Second, suicide is often seen in our society as evidence of mental illness. My colleagues in the mental health professions seem incapable of seeing it any other way, no matter the circumstance. It is inconceivable to them suicide can ever be a rational act. But whether you are a farmer in India losing his farm or this woman in Massachusetts losing her home, the rationality seems quite clear. She believed, on rational grounds, that if she killed herself her husband and son would be better off because her insurance money would save the house for them. There’s nothing irrational about that. We don’t say soldiers are irrational for sacrificing themselves in battle for the sake of their country or their family. Why should we say this woman is crazy for doing the same thing?

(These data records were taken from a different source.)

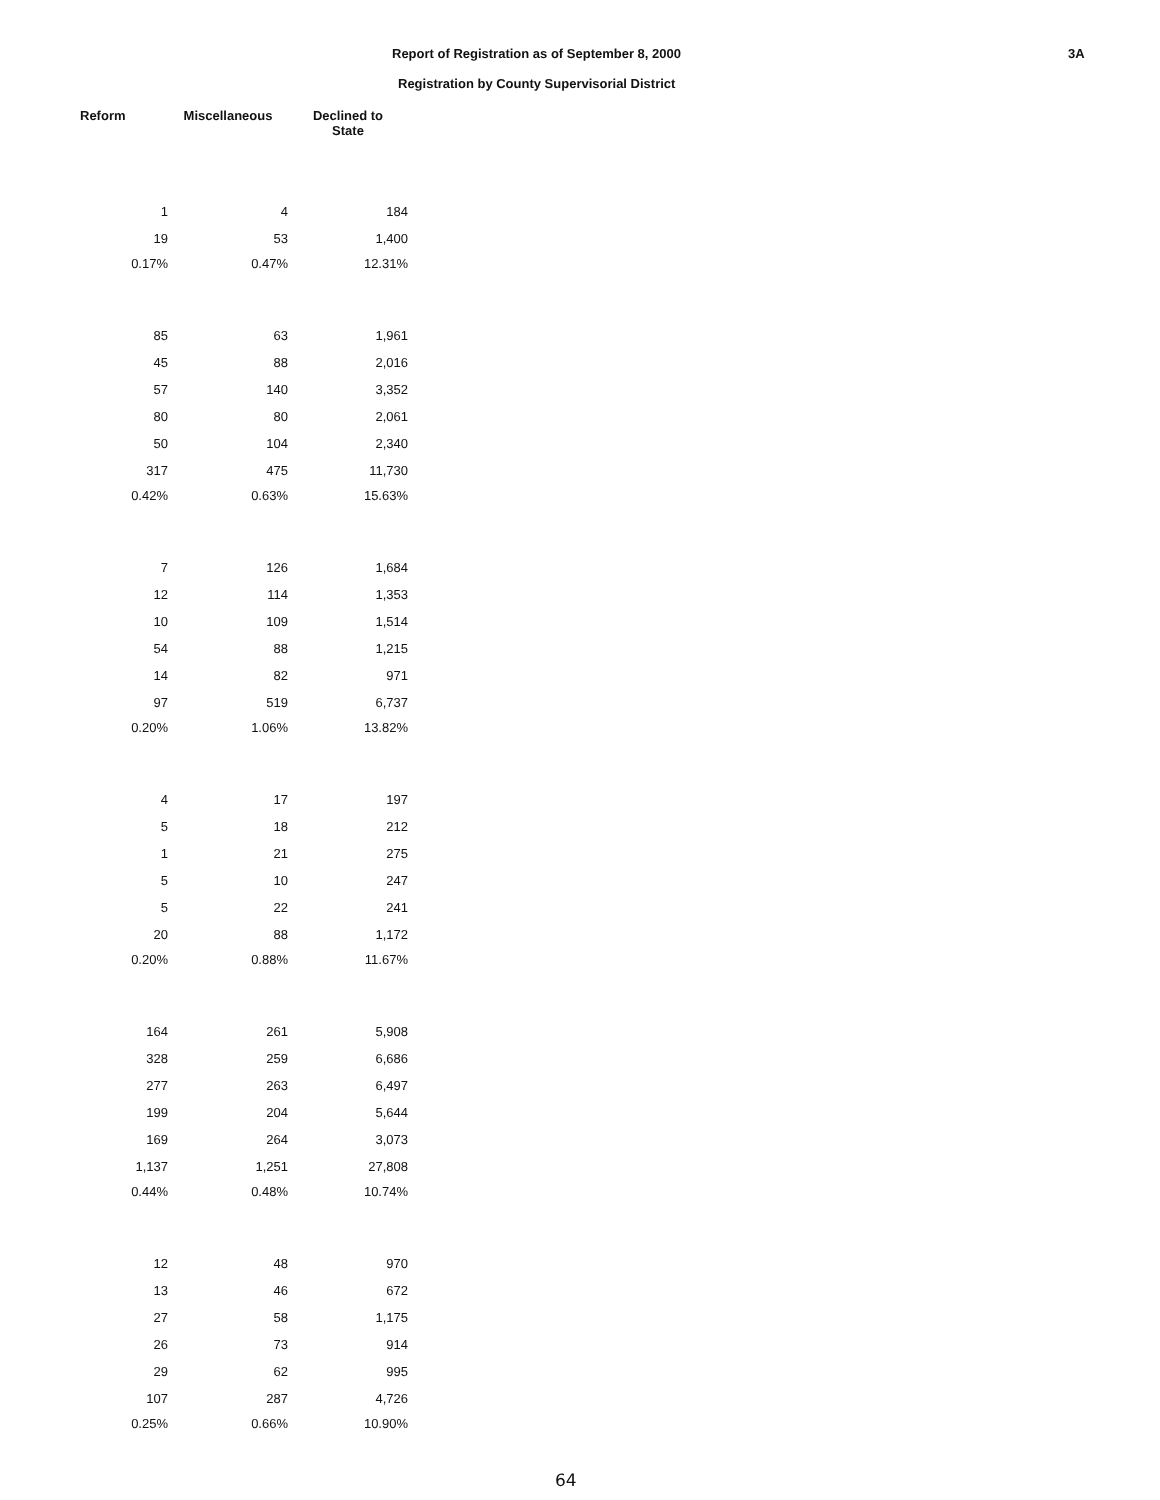Report of Registration as of September 8, 2000
3A
Registration by County Supervisorial District
| Reform | Miscellaneous | Declined to State |
| --- | --- | --- |
| 1 | 4 | 184 |
| 19 | 53 | 1,400 |
| 0.17% | 0.47% | 12.31% |
| 85 | 63 | 1,961 |
| 45 | 88 | 2,016 |
| 57 | 140 | 3,352 |
| 80 | 80 | 2,061 |
| 50 | 104 | 2,340 |
| 317 | 475 | 11,730 |
| 0.42% | 0.63% | 15.63% |
| 7 | 126 | 1,684 |
| 12 | 114 | 1,353 |
| 10 | 109 | 1,514 |
| 54 | 88 | 1,215 |
| 14 | 82 | 971 |
| 97 | 519 | 6,737 |
| 0.20% | 1.06% | 13.82% |
| 4 | 17 | 197 |
| 5 | 18 | 212 |
| 1 | 21 | 275 |
| 5 | 10 | 247 |
| 5 | 22 | 241 |
| 20 | 88 | 1,172 |
| 0.20% | 0.88% | 11.67% |
| 164 | 261 | 5,908 |
| 328 | 259 | 6,686 |
| 277 | 263 | 6,497 |
| 199 | 204 | 5,644 |
| 169 | 264 | 3,073 |
| 1,137 | 1,251 | 27,808 |
| 0.44% | 0.48% | 10.74% |
| 12 | 48 | 970 |
| 13 | 46 | 672 |
| 27 | 58 | 1,175 |
| 26 | 73 | 914 |
| 29 | 62 | 995 |
| 107 | 287 | 4,726 |
| 0.25% | 0.66% | 10.90% |
64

Third, whether you agree with my second point or not, the presence of a gun in the household undoubtedly made it much easier for her to kill herself. Maybe she would have found another way, but suicide rates are particularly high among police officers and health care personnel and the main reason is not because they are crazier than everyone else but because they have the means at hand (guns and drugs) to carry it out effectively. Many suicides are indeed tragedies that are not rational and could and should be prevented. The best examples are the impulsive suicides of young people despondent or distraught over something they would otherwise get over or could be treated (an infatuation gone wrong, bullying at school, bipolar disorder). For many public health professionals, the main problem with guns is not homicide but suicide. If you make a suicide gesture with a gun it will almost always succeed. Access to guns is one of the main enablers of suicide.
Whatever your views on these matters, we all would agree this is a horrible tragedy. Unfortunately it is also an emblematic one.